Wild Turkey in New Jersey
The Division's Turkey Restoration Project represents one of the greatest wildlife management success stories in the history of the state. By the mid-1800s, turkeys had disappeared in New Jersey due to habitat changes and killing for food. Division biologists, in cooperation with the NJ Chapter of the National Wild Turkey Federation, reintroduced wild turkeys in 1977 with the release of 22 birds. In 1979 biologists and technicians began to live-trap and re-locate birds to establish populations throughout the state. By 1981 the population was able to support a spring hunting season, and in December, 1997, a limited fall season was initiated.
There is now an abundance of wild turkeys throughout the state with turkeys found wherever there is suitable habitat. Even in South Jersey, where wild turkeys had been struggling just a few years ago, intensive restoration efforts have improved population numbers significantly. The population is estimated at 20,000 - 23,000 with an annual harvest of more than 3,000.

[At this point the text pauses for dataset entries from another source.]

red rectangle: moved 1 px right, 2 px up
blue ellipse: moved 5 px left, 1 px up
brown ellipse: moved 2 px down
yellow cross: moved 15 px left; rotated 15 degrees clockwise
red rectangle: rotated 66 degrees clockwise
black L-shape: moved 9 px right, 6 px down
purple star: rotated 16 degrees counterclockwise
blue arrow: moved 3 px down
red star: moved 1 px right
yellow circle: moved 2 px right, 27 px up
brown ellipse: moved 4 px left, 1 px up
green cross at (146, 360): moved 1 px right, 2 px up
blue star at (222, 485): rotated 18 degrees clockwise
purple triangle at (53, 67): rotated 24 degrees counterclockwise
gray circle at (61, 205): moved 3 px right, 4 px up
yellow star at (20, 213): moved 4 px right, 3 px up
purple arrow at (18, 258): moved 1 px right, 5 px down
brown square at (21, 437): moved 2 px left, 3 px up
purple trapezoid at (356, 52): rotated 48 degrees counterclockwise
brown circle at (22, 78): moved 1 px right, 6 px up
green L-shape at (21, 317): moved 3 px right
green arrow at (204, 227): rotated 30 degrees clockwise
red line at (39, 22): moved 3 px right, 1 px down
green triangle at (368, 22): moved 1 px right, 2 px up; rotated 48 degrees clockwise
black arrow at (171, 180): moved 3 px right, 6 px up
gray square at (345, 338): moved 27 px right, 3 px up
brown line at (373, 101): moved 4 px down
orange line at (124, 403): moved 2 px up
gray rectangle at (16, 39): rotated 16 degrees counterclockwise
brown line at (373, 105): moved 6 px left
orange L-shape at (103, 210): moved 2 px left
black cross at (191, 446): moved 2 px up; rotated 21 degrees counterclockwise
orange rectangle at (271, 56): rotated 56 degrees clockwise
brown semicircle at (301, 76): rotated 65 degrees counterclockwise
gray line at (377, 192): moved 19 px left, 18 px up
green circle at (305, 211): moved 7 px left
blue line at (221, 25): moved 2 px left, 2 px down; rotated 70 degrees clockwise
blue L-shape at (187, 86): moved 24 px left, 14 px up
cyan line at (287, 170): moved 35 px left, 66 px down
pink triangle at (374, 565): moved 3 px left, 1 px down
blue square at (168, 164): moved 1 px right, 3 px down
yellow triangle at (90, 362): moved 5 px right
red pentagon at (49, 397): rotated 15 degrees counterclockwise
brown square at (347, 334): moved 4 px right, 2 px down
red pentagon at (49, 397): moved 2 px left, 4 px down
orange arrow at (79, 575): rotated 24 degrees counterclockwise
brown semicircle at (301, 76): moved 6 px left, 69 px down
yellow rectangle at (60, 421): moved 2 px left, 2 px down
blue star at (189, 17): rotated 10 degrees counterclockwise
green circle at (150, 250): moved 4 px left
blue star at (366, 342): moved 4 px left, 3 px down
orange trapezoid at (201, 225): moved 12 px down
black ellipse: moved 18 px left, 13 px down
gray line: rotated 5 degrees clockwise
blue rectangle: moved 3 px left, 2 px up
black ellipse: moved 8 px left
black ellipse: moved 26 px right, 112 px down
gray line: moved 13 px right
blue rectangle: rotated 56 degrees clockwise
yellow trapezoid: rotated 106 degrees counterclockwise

Youth turkey hunters aged 10 to 16 with a permit can hunt in any hunting period in the zone that they draw a permit for during the spring season. Youth hunters aged 10 to less than 14 must be under the supervision of a licensed adult who is at least 21 years of age. The adult does not have to have a turkey permit, but they do have to have a regular license. This regulation applies until the youth takes a turkey. After taking a turkey, the youth is subject to the same hunting period and zone restrictions as an adult.